Тетушка Грасия отложила ступку и выбежала из комнаты. Когда вернулась, она была зла и смеялась. Она сказала, что поймала Ирен на пути к дедушкиной комнате.
Олимпия вздрогнула в своей утонченной иностранной манере, которую так обожает Нил, и спросила, почему тетушка Грасия ее остановила. Олимпия заявила, что сейчас самое время для дедушки увидеть настоящую юную леди во всей красе.
Такие странные эти слова, не правда ли, дорогая? Само по себе слово «юная» звучит очень приятно; и «леди», хотя и уступает в очаровательности, все равно звучит весьма уважительно и невинно. Но вот если произнести их вместе, как это делает Олимпия, то получается оскорбление. Нил говорит, что с людьми так же. Говорит, что если взять милую девушку и уважительного безупречного мужчину и поженить их, то результат выйдет анекдотичный или оскорбительный, а может даже доведет до несчастья или преступления. Но, как я уже сказала, Нил превращается в какую-то ящерицу.
Олимпия спросила, как тетушке Грасии удалось остановить Ирен. Она загадочно ответила (да, это именно то слово, я специально посмотрела в словаре):
— Шантаж.
Олимпия рассмеялась одним из своих шумных заливистых смешков и ушла, потому что вся кухня была в пару, и находиться там было неприятно. Не знаю, поняла ли она, что имела в виду тетушка Грасия под словом «шантаж». Я поняла. Тетушка Грасия не знала, что я поняла.
Ирен мне все об этом рассказала. Ее первый муж, чье имя Арчи Биггли (так плохо звучит?), все еще без ума, преданно, горячо и нежно в нее влюблен. Он импортер, и когда она вышла замуж за Криса, находился в Бразилии. Сейчас он вернулся в Нью-Йорк. Он узнал о втором браке Ирен, и где она живет. Он пишет ей страстные письма. Даже больше; но не важно, думаю, что тебе это не очень интересно. Ирен до дрожи боится, что Крис узнает об этих страстных письмах. Она рассказала мне, потому что ей нужно было кому-то это рассказать. Не знаю почему, но она рассказала тетушке Грасии. Думаю, что Крис не узнает о письмах. Уверена, что они будут его раздражать. В последнее время он и так стал очень раздражительным, и это сказывается на его здоровье. Думаю, что он расстроен из-за Нома и золотой жилы.
Безмерно люблю вас с Грегом,
25 июня 1900
Дорогая, любимая Джуди,
Думаю, что очень мило с твоей стороны жалеть Ирен и сравнивать ее с Руфью[14], скучающей по дому и стоящей посреди чужого пшеничного поля. А вот Нил со мной не согласен. Он сказал, что неуместное сожаление — печать сентименталиста, и что все, кому может быть жаль Ирен на К‑2, могут с таким же успехом жалеть Калькуттскую чёрную яму[15] из-за того, что в ней было так много людей.
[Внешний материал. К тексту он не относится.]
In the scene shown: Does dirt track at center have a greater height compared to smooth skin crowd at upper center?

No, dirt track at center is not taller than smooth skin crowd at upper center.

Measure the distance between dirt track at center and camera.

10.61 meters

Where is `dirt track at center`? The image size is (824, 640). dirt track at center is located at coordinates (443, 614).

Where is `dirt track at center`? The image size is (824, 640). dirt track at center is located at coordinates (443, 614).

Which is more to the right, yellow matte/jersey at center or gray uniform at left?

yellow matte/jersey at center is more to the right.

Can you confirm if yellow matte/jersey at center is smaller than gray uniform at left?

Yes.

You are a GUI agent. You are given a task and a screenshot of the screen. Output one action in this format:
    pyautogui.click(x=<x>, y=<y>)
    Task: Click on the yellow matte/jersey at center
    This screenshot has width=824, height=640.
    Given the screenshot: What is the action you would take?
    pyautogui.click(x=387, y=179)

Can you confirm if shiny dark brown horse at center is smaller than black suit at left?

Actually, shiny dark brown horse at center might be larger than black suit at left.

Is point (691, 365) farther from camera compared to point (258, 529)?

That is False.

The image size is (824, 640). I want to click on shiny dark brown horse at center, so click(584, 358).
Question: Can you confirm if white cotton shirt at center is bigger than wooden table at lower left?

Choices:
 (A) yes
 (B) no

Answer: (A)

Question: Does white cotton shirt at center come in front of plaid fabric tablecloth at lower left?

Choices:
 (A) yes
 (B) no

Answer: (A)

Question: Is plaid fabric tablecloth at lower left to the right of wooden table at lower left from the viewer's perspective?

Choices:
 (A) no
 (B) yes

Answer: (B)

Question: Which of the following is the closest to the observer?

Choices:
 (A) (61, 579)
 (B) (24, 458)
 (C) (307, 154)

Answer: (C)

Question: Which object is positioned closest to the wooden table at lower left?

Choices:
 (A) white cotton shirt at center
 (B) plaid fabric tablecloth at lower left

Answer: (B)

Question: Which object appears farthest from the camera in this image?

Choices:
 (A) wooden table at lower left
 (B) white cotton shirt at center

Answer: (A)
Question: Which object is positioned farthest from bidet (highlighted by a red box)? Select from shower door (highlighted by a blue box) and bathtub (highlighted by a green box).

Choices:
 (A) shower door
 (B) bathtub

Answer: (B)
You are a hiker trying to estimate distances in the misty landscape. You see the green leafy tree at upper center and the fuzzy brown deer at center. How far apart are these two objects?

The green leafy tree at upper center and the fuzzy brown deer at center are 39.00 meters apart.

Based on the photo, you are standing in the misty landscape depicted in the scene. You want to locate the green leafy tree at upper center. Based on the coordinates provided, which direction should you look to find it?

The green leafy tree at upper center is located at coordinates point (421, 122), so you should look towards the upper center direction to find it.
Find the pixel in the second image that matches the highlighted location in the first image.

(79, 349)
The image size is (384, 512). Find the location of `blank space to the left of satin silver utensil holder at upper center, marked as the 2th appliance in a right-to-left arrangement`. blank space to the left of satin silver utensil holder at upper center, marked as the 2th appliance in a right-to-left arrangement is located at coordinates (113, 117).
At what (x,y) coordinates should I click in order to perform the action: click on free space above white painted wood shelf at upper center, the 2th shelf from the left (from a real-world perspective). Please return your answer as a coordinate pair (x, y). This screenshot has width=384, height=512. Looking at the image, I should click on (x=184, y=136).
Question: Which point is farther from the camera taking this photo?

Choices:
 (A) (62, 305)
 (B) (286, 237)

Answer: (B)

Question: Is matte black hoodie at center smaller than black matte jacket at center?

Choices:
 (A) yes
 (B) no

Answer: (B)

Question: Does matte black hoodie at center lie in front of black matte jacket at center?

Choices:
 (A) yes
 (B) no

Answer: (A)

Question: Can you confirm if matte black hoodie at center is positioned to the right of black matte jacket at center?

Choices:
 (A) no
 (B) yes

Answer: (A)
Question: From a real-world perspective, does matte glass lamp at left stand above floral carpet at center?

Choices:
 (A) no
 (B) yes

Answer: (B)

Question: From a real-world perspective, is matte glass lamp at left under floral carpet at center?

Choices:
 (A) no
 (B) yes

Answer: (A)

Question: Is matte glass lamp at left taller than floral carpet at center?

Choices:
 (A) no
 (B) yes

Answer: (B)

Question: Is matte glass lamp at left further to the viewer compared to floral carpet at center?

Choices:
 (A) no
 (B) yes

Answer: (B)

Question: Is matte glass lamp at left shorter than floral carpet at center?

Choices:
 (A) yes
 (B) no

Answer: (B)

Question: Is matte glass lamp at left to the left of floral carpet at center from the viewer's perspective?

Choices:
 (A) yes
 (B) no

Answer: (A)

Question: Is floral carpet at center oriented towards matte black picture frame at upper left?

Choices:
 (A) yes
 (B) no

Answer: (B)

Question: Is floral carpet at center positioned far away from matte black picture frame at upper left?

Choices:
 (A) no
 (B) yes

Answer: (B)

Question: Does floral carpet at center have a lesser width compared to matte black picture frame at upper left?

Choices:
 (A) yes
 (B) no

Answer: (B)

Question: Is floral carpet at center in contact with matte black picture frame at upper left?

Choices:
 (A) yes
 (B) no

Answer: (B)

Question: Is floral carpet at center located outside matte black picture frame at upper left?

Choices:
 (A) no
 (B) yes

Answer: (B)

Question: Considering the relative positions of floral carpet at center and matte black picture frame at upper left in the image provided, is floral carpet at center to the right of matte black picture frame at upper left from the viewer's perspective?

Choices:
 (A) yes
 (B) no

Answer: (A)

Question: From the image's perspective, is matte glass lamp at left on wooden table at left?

Я рассказываю тебе о мнении Нила не потому, что считаю его очень остроумным, а потому что боюсь, что это правда.
Думаю, что если тебе действительно сейчас хочется пожалеть кого-то конкретного, то лучше всего пожалеть Кристофера, потому что он единственный здесь, кто так сильно любит Ирен. Не любить и не быть любимым дает человеку удовлетворительное чувство отдаленности. Знаешь, мы были такими несчастными, когда думали, что Чтотка убивает кур; но когда узнали, что это койот, а не Чтотка, то тут же с наших плеч свалилось это тяжелое, гнетущее чувство. Хотя полагаю, что если бы мы все хорошенько обдумали, как велит нам дедушка, мы бы поняли, что курицам, настоящим страдалицам этих событий, было все равно, пес их убивает или койот. И вот по этой аналогии мы на ранчо К‑2 сейчас как раз на месте этих кур. Потерять К‑2 — немного хуже чем, смерть, как ты думаешь?
Кристоферу поступило предложение от одной из крупных земельных компаний. Они скупают большие ранчо, делят их и распродают как маленькие фермы кочевникам из Небраски, Миссури и Юты. Крис был очень возмущен этим предложением. Он заявил, что это оскорбительно низкая цена. Но через несколько дней сказал, что все-таки решил продать часть К‑2 и оставить себе только дом с сорока-пятьюдесятью акрами земли вокруг него; дорогой папа ответил на это, что если Кристофер покажет ему, как одиннадцати людям прожить на сорока акрах земли, особенно вокруг дома, он не скажет ему ни слова.